Lauren La Rose, THE CANADIAN PRESS 2008-11-26 16:40:00

TORONTO - A Texas man's cross-border trek to cash in a large number of Canadian coins acquired at auction has paid off with a tidy sum just in time for the holidays.

Michael Lay crossed the border with 42 bags of assorted Canadian coins worth $4,211 that he cashed in at a Coinstar Centre in a Hamilton supermarket Tuesday.

The machine accepts loose, unsorted change without having to be wrapped or rolled, and provides a voucher for value of the change which can be converted to cash or applied to in-store purchases, said Coinstar spokeswoman Marci Maule.

Maule said Lay had called the company's customer service department and mentioned he was going to Connecticut to visit his daughter, who attends Yale Law School, and was thinking of heading to Canada to cash in the coins.

As a collector, Lay said he is interested in foreign and collectible coins, but admits he took a chance buying the bags at a Houston auction not knowing exactly what the contents were.

The coins he purchased originally came from a Houston-area bus company, which over the years had collected them from passengers who had used them as bus fare. The problem was the coins were either no longer in circulation or weren't legal tender in the U.S.

Along with the large amount of Canadian coins, the collection included a rare two-cent coin from the U.S. Civil War era, several 1930s Canadian nickels, a liberty head half-dollar piece and several Chuck E. Cheese restaurant tokens.

"I did get a whole lot of junk pieces, tokens, some things I had never heard of ... but there were a lot of good things in there," Lay said in a phone interview Wednesday at a car dealership in New Haven, Conn., where his daughter's car was being repaired.

"I feel like I've at least doubled the money that we spent at the auction."

This isn't the first time the coin bags, which Lay acquired in 2006, have yielded rich rewards. Last year, he sent a friend returning home to Canada for the holidays with $1,250 in Canadian quarters to cash them in.

While banks that handle international currency are happy to accept paper money, Lay said none of them would deal with foreign coins. That was the big problem for the bus company, and the reason they put the coins up for auction in the first place, he explained.

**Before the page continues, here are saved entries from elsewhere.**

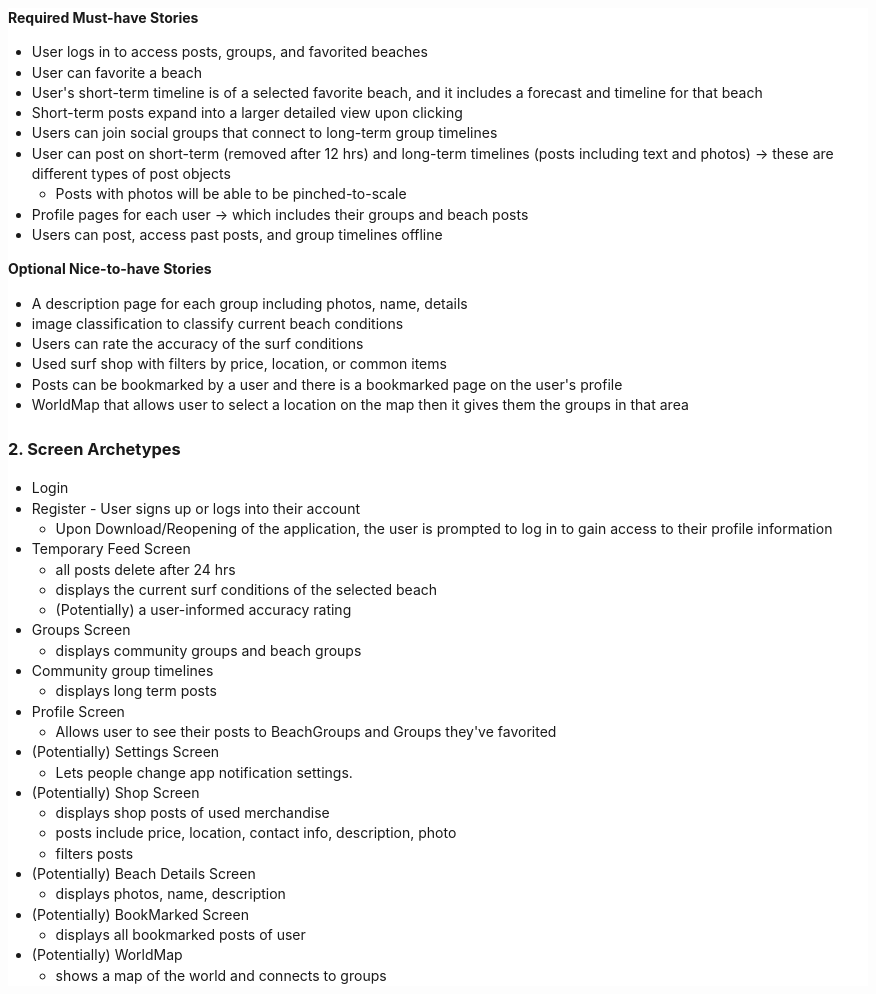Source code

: **Required Must-have Stories**

* User logs in to access posts, groups, and favorited beaches
* User can favorite a beach 
* User's short-term timeline is of a selected favorite beach, and it includes a forecast and timeline for that beach
* Short-term posts expand into a larger detailed view upon clicking
* Users can join social groups that connect to long-term group timelines
* User can post on short-term (removed after 12 hrs) and long-term timelines (posts including text and photos) -> these are different types of post objects
  * Posts with photos will be able to be pinched-to-scale
* Profile pages for each user -> which includes their groups and beach posts
* Users can post, access past posts, and group timelines offline

**Optional Nice-to-have Stories**

* A description page for each group including photos, name, details
* image classification to classify current beach conditions
* Users can rate the accuracy of the surf conditions
* Used surf shop with filters by price, location, or common items
* Posts can be bookmarked by a user and there is a bookmarked page on the user's profile
* WorldMap that allows user to select a location on the map then it gives them the groups in that area

### 2. Screen Archetypes

* Login 
* Register - User signs up or logs into their account
   * Upon Download/Reopening of the application, the user is prompted to log in to gain access to their profile information
* Temporary Feed Screen
   * all posts delete after 24 hrs
   * displays the current surf conditions of the selected beach
   * (Potentially) a user-informed accuracy rating
* Groups Screen
    * displays community groups and beach groups
* Community group timelines
    * displays long term posts
* Profile Screen 
   * Allows user to see their posts to BeachGroups and Groups they've favorited
* (Potentially) Settings Screen
   * Lets people change app notification settings.
* (Potentially) Shop Screen
    * displays shop posts of used merchandise
    * posts include price, location, contact info, description, photo
    * filters posts
* (Potentially) Beach Details Screen
    * displays photos, name, description
* (Potentially) BookMarked Screen
   * displays all bookmarked posts of user  
* (Potentially) WorldMap
    * shows a map of the world and connects to groups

Lay, vice-president of information technology for a global manufacturing company, is a longtime coin collector, a hobby he first took up a half-century ago.

While attending college in the 1970s, he once sold his collection to help cover his tuition costs when he fell short one semester.

The 57-year-old said he plans to hang onto the rare Civil War-era and older Canadian coins for now, but didn't rule out the possibility of auctioning them off down the road.

As for the money he cashed in Canada, he plans to use some of it for holiday spending and helping out his family.

"With our daughter going to law school, she's always needing a hand with this or that - like the car repair for today," Lay said, chuckling.